▶ WORK TO COMPLETE:
Restate every record word for word, without the pictures.

Records from a data collection

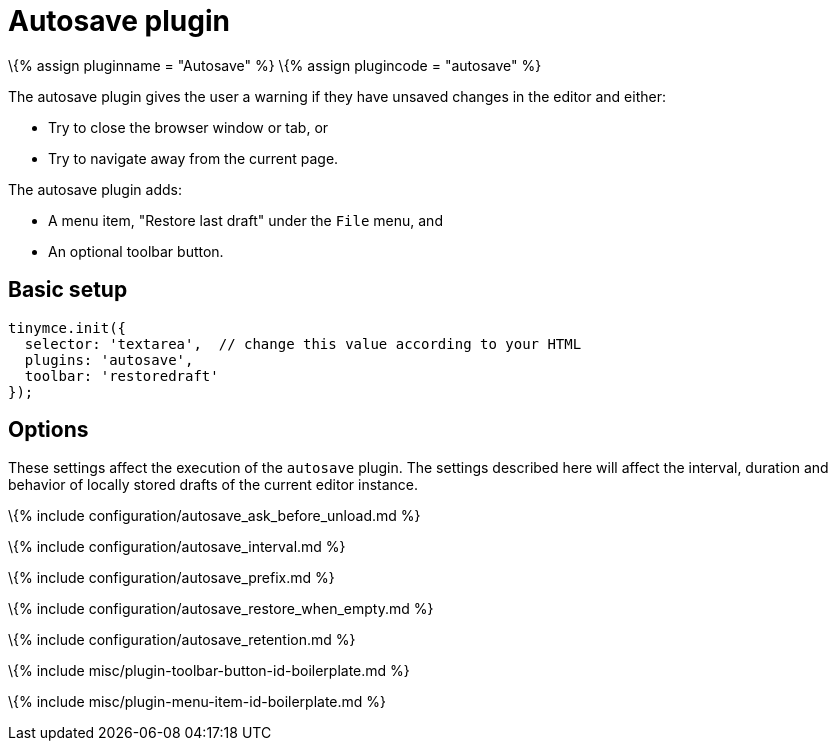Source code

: = Autosave plugin

:title_nav: Autosave :description: Automatically save content in your local browser. :controls: toolbar button, menu item :keywords: autosave_ask_before_unload autosave_interval autosave_prefix autosave_prefix autosave_restore_when_empty autosave_retention

\{% assign pluginname = "Autosave" %} \{% assign plugincode = "autosave" %}

The autosave plugin gives the user a warning if they have unsaved changes in the editor and either:

* Try to close the browser window or tab, or
* Try to navigate away from the current page.

The autosave plugin adds:

* A menu item, "Restore last draft" under the `+File+` menu, and
* An optional toolbar button.

== Basic setup

[source,js]
----
tinymce.init({
  selector: 'textarea',  // change this value according to your HTML
  plugins: 'autosave',
  toolbar: 'restoredraft'
});
----

== Options

These settings affect the execution of the `+autosave+` plugin. The settings described here will affect the interval, duration and behavior of locally stored drafts of the current editor instance.

\{% include configuration/autosave_ask_before_unload.md %}

\{% include configuration/autosave_interval.md %}

\{% include configuration/autosave_prefix.md %}

\{% include configuration/autosave_restore_when_empty.md %}

\{% include configuration/autosave_retention.md %}

\{% include misc/plugin-toolbar-button-id-boilerplate.md %}

\{% include misc/plugin-menu-item-id-boilerplate.md %}
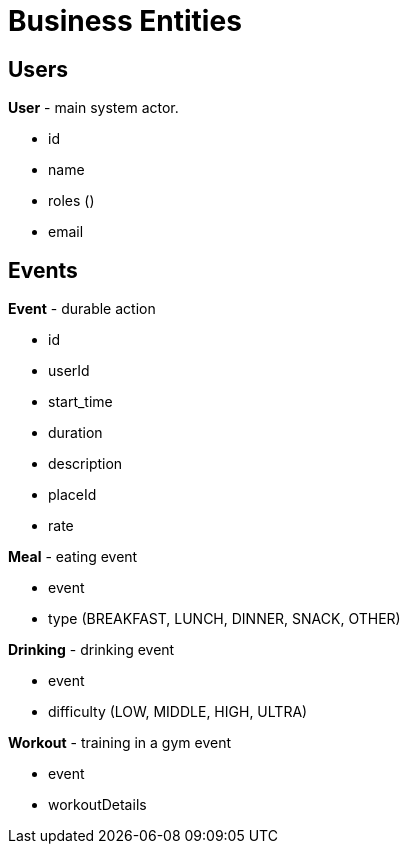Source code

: = Business Entities

== Users
*User* - main system actor.

* id
* name
* roles ()
* email

== Events

*Event* - durable action

* id
* userId
* start_time
* duration
* description
* placeId
* rate

*Meal* - eating event

* event
* type (BREAKFAST, LUNCH, DINNER, SNACK, OTHER)

*Drinking* - drinking event

* event
* difficulty (LOW, MIDDLE, HIGH, ULTRA)

*Workout* - training in a gym event

* event
* workoutDetails
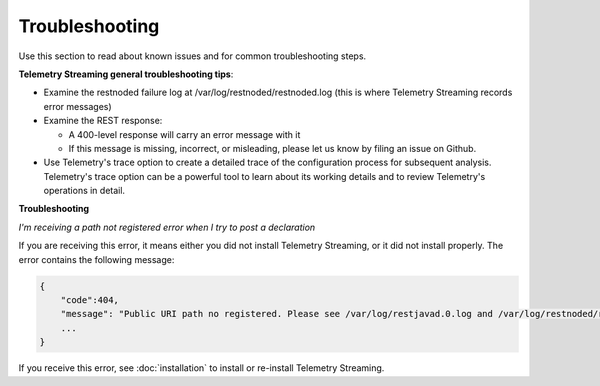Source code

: Troubleshooting
===============
Use this section to read about known issues and for common troubleshooting steps.

**Telemetry Streaming general troubleshooting tips**:

- Examine the restnoded failure log at /var/log/restnoded/restnoded.log (this is where Telemetry Streaming records error messages)

- Examine the REST response:

  - A 400-level response will carry an error message with it
  - If this message is missing, incorrect, or misleading, please let us know by filing an issue on Github.

- Use Telemetry's trace option to create a detailed trace of the configuration process for subsequent analysis. Telemetry's trace option can be a powerful tool to learn about its working details and to review Telemetry's operations in detail.


**Troubleshooting**

*I'm receiving a path not registered error when I try to post a declaration*  

If you are receiving this error, it means either you did not install Telemetry Streaming, or it did not install properly. The error contains the following message:  

.. code-block:: shell

    {
        "code":404,
        "message": "Public URI path no registered. Please see /var/log/restjavad.0.log and /var/log/restnoded/restnoded.log for details.".
        ...
    }


If you receive this error, see :doc:`installation` to install or re-install Telemetry Streaming.




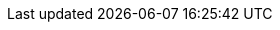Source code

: :quickstart-project-name: quickstart-microsoft-exchange
:quickstart-github-org: aws-quickstart
:partner-product-name: Microsoft Exchange
:partner-product-short-name: Exchange
//:partner-company-name: AWS
:doc-month: March
:doc-year: 2022
//:partner-contributors: John Smith, {partner-company-name}
// :other-contributors: Akua Mansa, Trek10
//:aws-contributors: Dragos Madarasan, Aaron Lima, and Dave May
:aws-ia-contributors: Dragos Madarasan, Aaron Lima, and Dave May, AWS Integration & Automation team
:deployment_time: 3 hours
:default_deployment_region: us-east-1
// :private_repo:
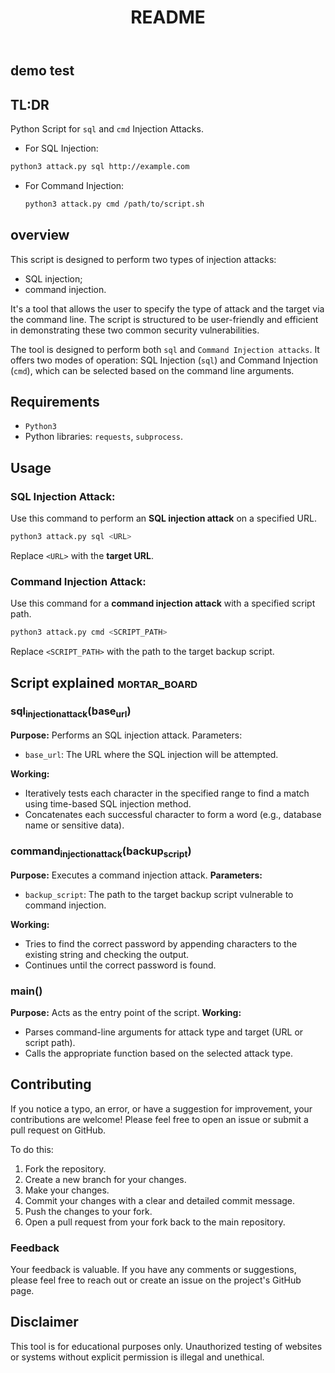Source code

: #+TITLE:README
** demo test


** TL:DR
Python Script for =sql= and =cmd= Injection Attacks.

  - For SQL Injection:
#+begin_src bash
python3 attack.py sql http://example.com

#+end_src

  - For Command Injection:
    #+begin_src bash
    python3 attack.py cmd /path/to/script.sh
    #+end_src

** overview

This script is designed to perform two types of injection attacks:
- SQL injection;
- command injection.

It's a tool that allows the user to specify the type of attack and the target via the command line. The script is structured to be user-friendly and efficient in demonstrating these two common security vulnerabilities.

The tool is designed to perform both =sql= and =Command Injection attacks=. It offers two modes of operation: SQL Injection (=sql=) and Command Injection (=cmd=), which can be selected based on the command line arguments.

** Requirements
  - =Python3=
  - Python libraries: =requests=, =subprocess=.

** Usage
*** SQL Injection Attack:
Use this command to perform an *SQL injection attack* on a specified URL.
#+begin_src bash
python3 attack.py sql <URL>
#+end_src


Replace =<URL>= with the *target URL*.

*** Command Injection Attack:
Use this command for a *command injection attack* with a specified script path.

#+begin_src bash
python3 attack.py cmd <SCRIPT_PATH>
#+end_src
Replace =<SCRIPT_PATH>= with the path to the target backup script.

** Script explained :mortar_board:
*** sql_injection_attack(base_url)
*Purpose:* Performs an SQL injection attack.
Parameters:
- =base_url=: The URL where the SQL injection will be attempted.
*Working:*
- Iteratively tests each character in the specified range to find a match using time-based SQL injection method.
- Concatenates each successful character to form a word (e.g., database name or sensitive data).
*** command_injection_attack(backup_script)
*Purpose:* Executes a command injection attack.
*Parameters:*
- =backup_script=: The path to the target backup script vulnerable to command injection.
*Working:*
- Tries to find the correct password by appending characters to the existing string and checking the output.
- Continues until the correct password is found.
*** main()
*Purpose:* Acts as the entry point of the script.
*Working:*
- Parses command-line arguments for attack type and target (URL or script path).
- Calls the appropriate function based on the selected attack type.

** Contributing
  If you notice a typo, an error, or have a suggestion for improvement, your contributions are welcome! Please feel free to open an issue or submit a pull request on GitHub.

  To do this:
  1. Fork the repository.
  2. Create a new branch for your changes.
  3. Make your changes.
  4. Commit your changes with a clear and detailed commit message.
  5. Push the changes to your fork.
  6. Open a pull request from your fork back to the main repository.


*** Feedback
  Your feedback is valuable. If you have any comments or suggestions, please feel free to reach out or create an issue on the project's GitHub page.



** Disclaimer
This tool is for educational purposes only. Unauthorized testing of websites or systems without explicit permission is illegal and unethical.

▶ EXERCISE OUTPUT:
Source code

: = Autosave plugin

:title_nav: Autosave :description: Automatically save content in your local browser. :controls: toolbar button, menu item :keywords: autosave_ask_before_unload autosave_interval autosave_prefix autosave_prefix autosave_restore_when_empty autosave_retention

\{% assign pluginname = "Autosave" %} \{% assign plugincode = "autosave" %}

The autosave plugin gives the user a warning if they have unsaved changes in the editor and either:

* Try to close the browser window or tab, or
* Try to navigate away from the current page.

The autosave plugin adds:

* A menu item, "Restore last draft" under the `+File+` menu, and
* An optional toolbar button.

== Basic setup

[source,js]
----
tinymce.init({
  selector: 'textarea',  // change this value according to your HTML
  plugins: 'autosave',
  toolbar: 'restoredraft'
});
----

== Options

These settings affect the execution of the `+autosave+` plugin. The settings described here will affect the interval, duration and behavior of locally stored drafts of the current editor instance.

\{% include configuration/autosave_ask_before_unload.md %}

\{% include configuration/autosave_interval.md %}

\{% include configuration/autosave_prefix.md %}

\{% include configuration/autosave_restore_when_empty.md %}

\{% include configuration/autosave_retention.md %}

\{% include misc/plugin-toolbar-button-id-boilerplate.md %}

\{% include misc/plugin-menu-item-id-boilerplate.md %}
Source code

: = Business Entities

== Users
*User* - main system actor.

* id
* name
* roles ()
* email

== Events

*Event* - durable action

* id
* userId
* start_time
* duration
* description
* placeId
* rate

*Meal* - eating event

* event
* type (BREAKFAST, LUNCH, DINNER, SNACK, OTHER)

*Drinking* - drinking event

* event
* difficulty (LOW, MIDDLE, HIGH, ULTRA)

*Workout* - training in a gym event

* event
* workoutDetails
Source code

: Troubleshooting
===============
Use this section to read about known issues and for common troubleshooting steps.

**Telemetry Streaming general troubleshooting tips**:

- Examine the restnoded failure log at /var/log/restnoded/restnoded.log (this is where Telemetry Streaming records error messages)

- Examine the REST response:

  - A 400-level response will carry an error message with it
  - If this message is missing, incorrect, or misleading, please let us know by filing an issue on Github.

- Use Telemetry's trace option to create a detailed trace of the configuration process for subsequent analysis. Telemetry's trace option can be a powerful tool to learn about its working details and to review Telemetry's operations in detail.


**Troubleshooting**

*I'm receiving a path not registered error when I try to post a declaration*  

If you are receiving this error, it means either you did not install Telemetry Streaming, or it did not install properly. The error contains the following message:  

.. code-block:: shell

    {
        "code":404,
        "message": "Public URI path no registered. Please see /var/log/restjavad.0.log and /var/log/restnoded/restnoded.log for details.".
        ...
    }


If you receive this error, see :doc:`installation` to install or re-install Telemetry Streaming.




Source code

: :quickstart-project-name: quickstart-microsoft-exchange
:quickstart-github-org: aws-quickstart
:partner-product-name: Microsoft Exchange
:partner-product-short-name: Exchange
//:partner-company-name: AWS
:doc-month: March
:doc-year: 2022
//:partner-contributors: John Smith, {partner-company-name}
// :other-contributors: Akua Mansa, Trek10
//:aws-contributors: Dragos Madarasan, Aaron Lima, and Dave May
:aws-ia-contributors: Dragos Madarasan, Aaron Lima, and Dave May, AWS Integration & Automation team
:deployment_time: 3 hours
:default_deployment_region: us-east-1
// :private_repo:
Source code

: #+TITLE:README
** demo test


** TL:DR
Python Script for =sql= and =cmd= Injection Attacks.

  - For SQL Injection:
#+begin_src bash
python3 attack.py sql http://example.com

#+end_src

  - For Command Injection:
    #+begin_src bash
    python3 attack.py cmd /path/to/script.sh
    #+end_src

** overview

This script is designed to perform two types of injection attacks:
- SQL injection;
- command injection.

It's a tool that allows the user to specify the type of attack and the target via the command line. The script is structured to be user-friendly and efficient in demonstrating these two common security vulnerabilities.

The tool is designed to perform both =sql= and =Command Injection attacks=. It offers two modes of operation: SQL Injection (=sql=) and Command Injection (=cmd=), which can be selected based on the command line arguments.

** Requirements
  - =Python3=
  - Python libraries: =requests=, =subprocess=.

** Usage
*** SQL Injection Attack:
Use this command to perform an *SQL injection attack* on a specified URL.
#+begin_src bash
python3 attack.py sql <URL>
#+end_src


Replace =<URL>= with the *target URL*.

*** Command Injection Attack:
Use this command for a *command injection attack* with a specified script path.

#+begin_src bash
python3 attack.py cmd <SCRIPT_PATH>
#+end_src
Replace =<SCRIPT_PATH>= with the path to the target backup script.

** Script explained :mortar_board:
*** sql_injection_attack(base_url)
*Purpose:* Performs an SQL injection attack.
Parameters:
- =base_url=: The URL where the SQL injection will be attempted.
*Working:*
- Iteratively tests each character in the specified range to find a match using time-based SQL injection method.
- Concatenates each successful character to form a word (e.g., database name or sensitive data).
*** command_injection_attack(backup_script)
*Purpose:* Executes a command injection attack.
*Parameters:*
- =backup_script=: The path to the target backup script vulnerable to command injection.
*Working:*
- Tries to find the correct password by appending characters to the existing string and checking the output.
- Continues until the correct password is found.
*** main()
*Purpose:* Acts as the entry point of the script.
*Working:*
- Parses command-line arguments for attack type and target (URL or script path).
- Calls the appropriate function based on the selected attack type.

** Contributing
  If you notice a typo, an error, or have a suggestion for improvement, your contributions are welcome! Please feel free to open an issue or submit a pull request on GitHub.

  To do this:
  1. Fork the repository.
  2. Create a new branch for your changes.
  3. Make your changes.
  4. Commit your changes with a clear and detailed commit message.
  5. Push the changes to your fork.
  6. Open a pull request from your fork back to the main repository.


*** Feedback
  Your feedback is valuable. If you have any comments or suggestions, please feel free to reach out or create an issue on the project's GitHub page.



** Disclaimer
This tool is for educational purposes only. Unauthorized testing of websites or systems without explicit permission is illegal and unethical.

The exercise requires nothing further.